Luego de presentarse en el Festival de Cine de Mar del Plata, llega a las salas nacionales la adaptación cinematográfica de In The Country of Last Thing de Paul Aster.
Sabemos de las dificultades que significan adaptar una novela al cine. Mucho más una de Paul Auster, un escritor que construye tramas laberínticas con historias actuales donde mezcla ficción, azar, realidad y misterio. Luego de llevar al cine la novela de Adolfo Bioy Casares, Dormir al sol, Alejandro Chomski se sumergió en el complicado desafío: adaptar a la pantalla grande El país de las últimas cosas, la novela de ciencia ficción que el estadounidense publicó en 1987.

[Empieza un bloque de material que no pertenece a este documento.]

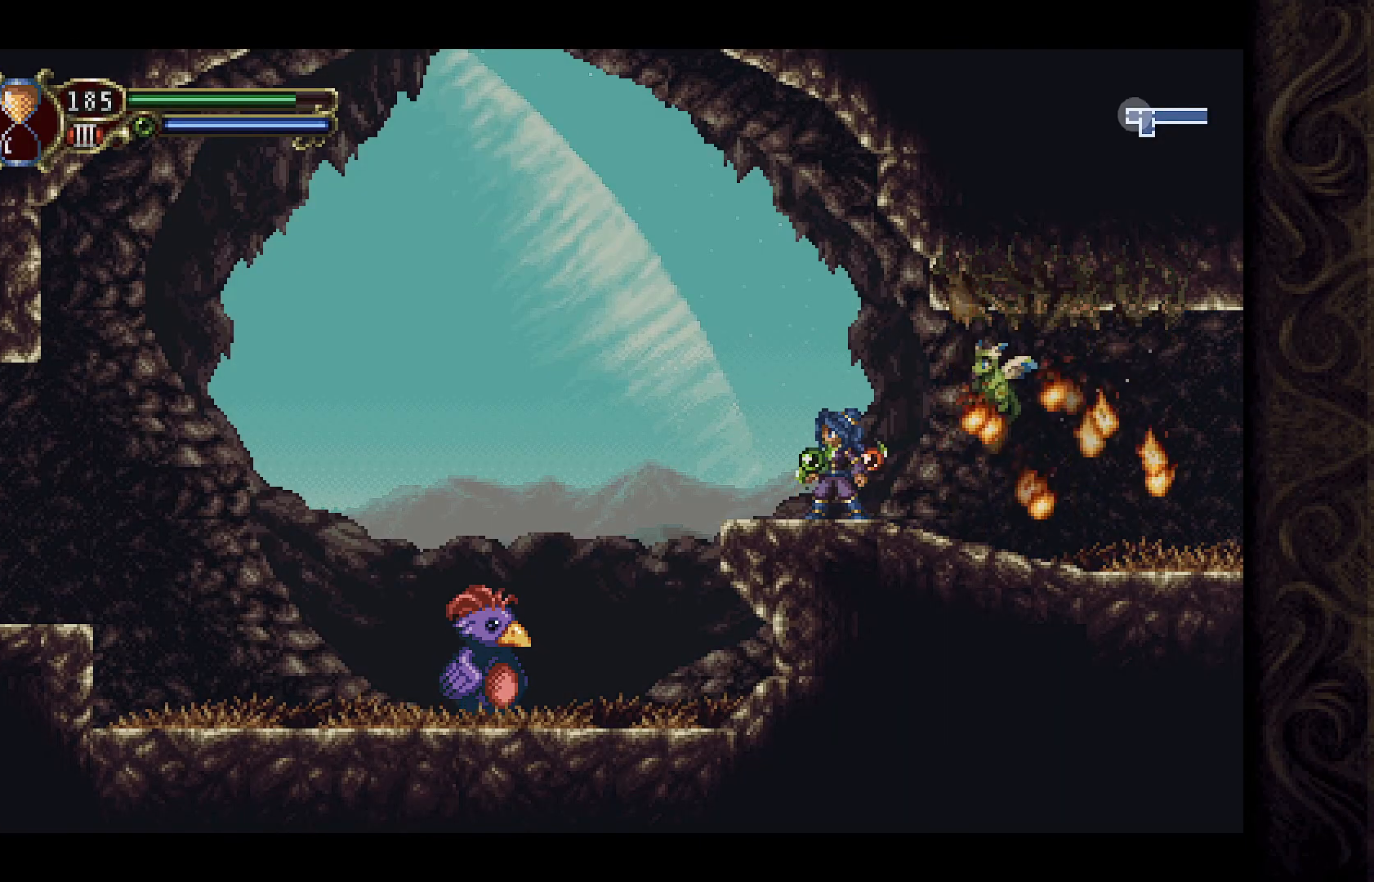
{"buttons": [], "left_stick": "center", "right_stick": "center", "events": []}
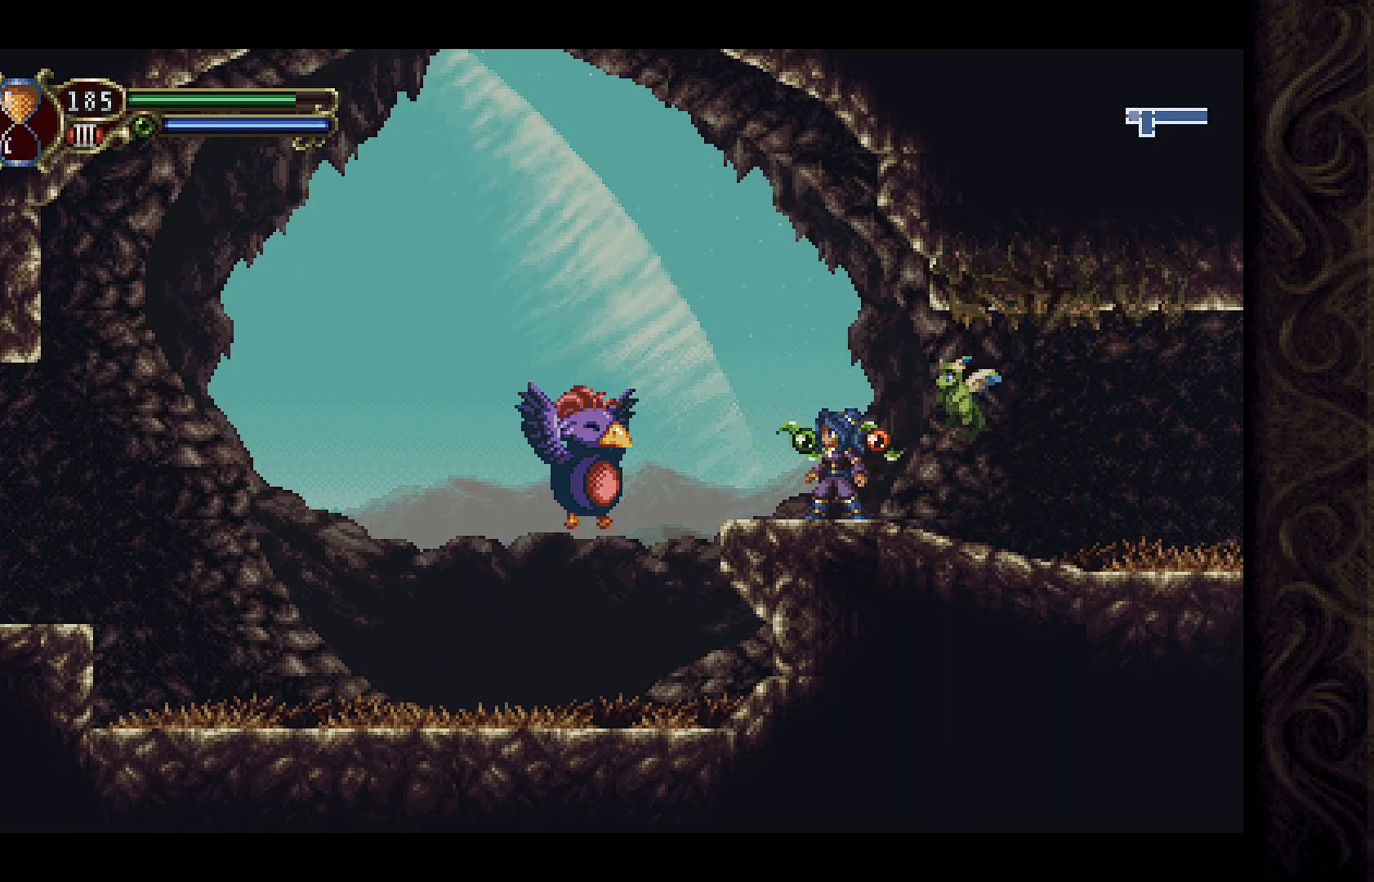
{"buttons": [], "left_stick": "center", "right_stick": "center", "events": []}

La novela sigue la historia de Anna Blume (Jazmin Diz) a quien conocemos en el inicio de la película mientras le escribe una carta a su novio, enviada desde una ciudad sin nombre, donde cuenta lo que sucede en El país de las últimas cosas. Ella está allí para buscar a su hermano William, y describe una tierra en la que la búsqueda de la muerte ha reemplazado a los avatares y negocios de la vida: las clínicas de eutanasia y los clubes para el asesinato florecen, mientras que los atletas y corredores no se detienen hasta caer literalmente muertos de cansancio, y los saltadores se arrojan de los tejados. Pero Anna intentará sobrevivir en ese país devastado, donde todo lo que existe es posiblemente el último ejemplar de su especie.

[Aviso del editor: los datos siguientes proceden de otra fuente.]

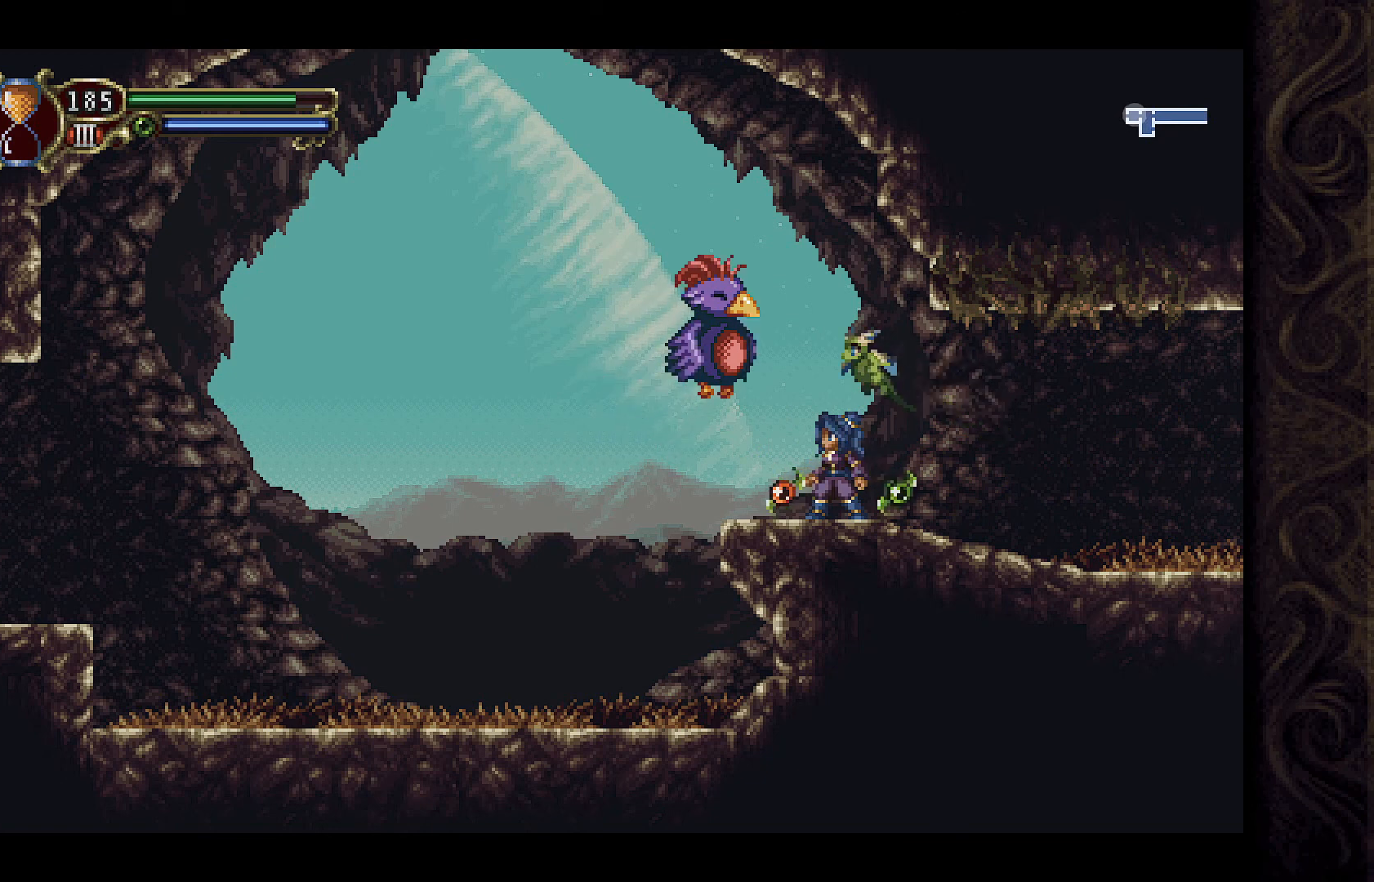
{"buttons": ["DPAD_LEFT"], "left_stick": "center", "right_stick": "center", "events": [[467, "DPAD_LEFT", "down"]]}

Anna Blume al principio es escéptica, la gobierna la esperanza; sigue luchando, pero esta derrumbada, solo vive el día a día. Sam (Christopher Von Uckermann) vive en el futuro, recolectando información para contar lo que pasó en el país de las últimas cosas. Cuando Victoria (Maria de Medeiros) y Anna se conocen se enamoran de ese tiempo presente en el que están sobreviviendo juntas; junto a Boris (Ettore D’Alessandro), un adorador hedonista hasta la comedia frente a la tragedia diaria, del presente más inmediato. El amor entre Anna y Sam, y la amistad con Victoria y Boris producen una toma de consciencia del momento presente como el único en el que pueden vivir. Anna entiende que está donde tiene que estar y en este gesto mínimo recupera la felicidad por vivir, que es lo principal en el film, la transformación de Anna en este mundo derrumbado de las últimas cosas.
Potenciado por un furioso blanco y negro, en El País de las Últimas Cosas, Alejandro Chomski logra construir un entorno cargado y agobiante que le da al film un derroche de pesimismo, de amargura y de dolor. Al ser algo duro, puede resultar espeso en un principio, pero una vez pasado todo esto, necesario para entender todo lo que le sucede a la protagonista, el relato deja las complejidades iniciales y se vuelve más ameno, describiendo un mundo completamente ficticio donde intenta plasmar la miseria más absoluta, donde los suicidios son el pan de cada día.